The FSA might be able to push the matter more effectively when it comes into effect in 2004. Standards of competence will then come under its control, and there are probably lessons it can learn from the investment sector.
FSA spokeswoman Jackie Blyth says: "Our current examinations review is very much focused on investment business. Obviously, there will be standards we will require of general insurers but, at this stage, it is very difficult for us to say what those will be."
However, there may not be the same regulatory requirements for those carrying out simpler tasks compared to those dealing with complex policies, so the qualifications level will be different.
Blyth adds: "For example, in buying a warranty or annual car insurance, what sort of risk do consumers face compared with someone buying a pension for their retirement?
"We have to ensure we are balanced in our regulatory approach. We do not want to put on unnecessary regulation when it is not actually required."
Whatever the FSA decides to do the implementation of an appropriate competence and training regime for financial services can only be welcomed.
What's on offer
The CII has a pyramid exam structure, starting with the foundation insurance test (FIT) in general insurance, involving a maximum of 40 hours' study. CII marketing director Steve Wellard says: "Most people who work in the business probably would not have to study to that level to pass the FIT. It is ideal for people new to the industry, as induction for school leavers, or those seeking a basic portable benchmark."
The next step, the Insurance Foundation Certificate (IFC), comprises two papers and is broader in depth. It is accredited by the Qualifications Curriculum Authority (QCA) - a national body - at Level 3, equivalent to an A-level.
Wellard explains: "We try where possible to link in our qualifications within the national framework, such as GCSEs and A-Levels, so we can benchmark them. A key objective is portability, so that you can go anywhere else in the world and be recognised for your qualifications."
The CII's emphasis on lifelong learning is underlined by the fact that, for chartered titles, continuing professional development is compulsory. This includes recently qualified associates, fellows and those studying the Certificate of Insurance Practice (CIP) who want to become designated as MSTI - Members of the Society of Technicians in Insurance.

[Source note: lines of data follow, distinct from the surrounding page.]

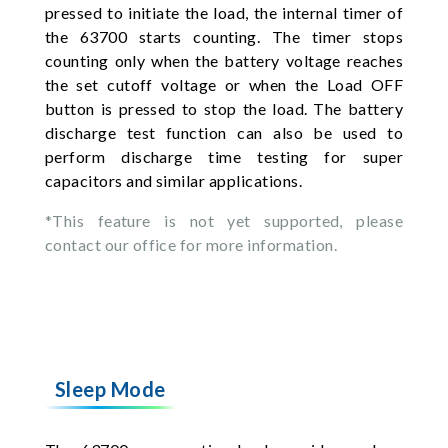
pressed to initiate the load, the internal timer of
the 63700 starts counting. The timer stops
counting only when the battery voltage reaches
the set cutoff voltage or when the Load OFF
button is pressed to stop the load. The battery
discharge test function can also be used to
perform discharge time testing for super
capacitors and similar applications.
*This feature is not yet supported, please
contact our office for more information.
Sleep Mode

For claims staff, the Chartered Institute of Loss Adjusters CILA is offering qualifications to a wider audience through the Society of Claims Technicians (SCT) - a qualification for claims handlers working at desktop level on higher-volume, lower-value claims. This is a three-part exam and, significantly, the final part is dedicated to interpersonal skills, underlining the growing regulatory need for competency. Having passed, they become an associate, then after two years a fellow, and that qualifies them to take the CILA exams.
Another major educational provider is the Institute of Financial Services (IFS), which includes the Chartered Institute of Bankers. Its certificate subjects such as mortgages and financial services, which used to be written papers and sat quarterly, are now on line.
However, its equivalent of the CII's FPC, the Certificate for Financial Advisers has virtually the same content. Such duplication between two examining bodies seems pointless.
The IFS also works with the UMIST for its diplomas and degrees. One of its higher qualifications is a master's degree in e-commerce.
Vocational qualifications, provided by the Financial Services National Training Organisation (FSNTO), are also growing in importance.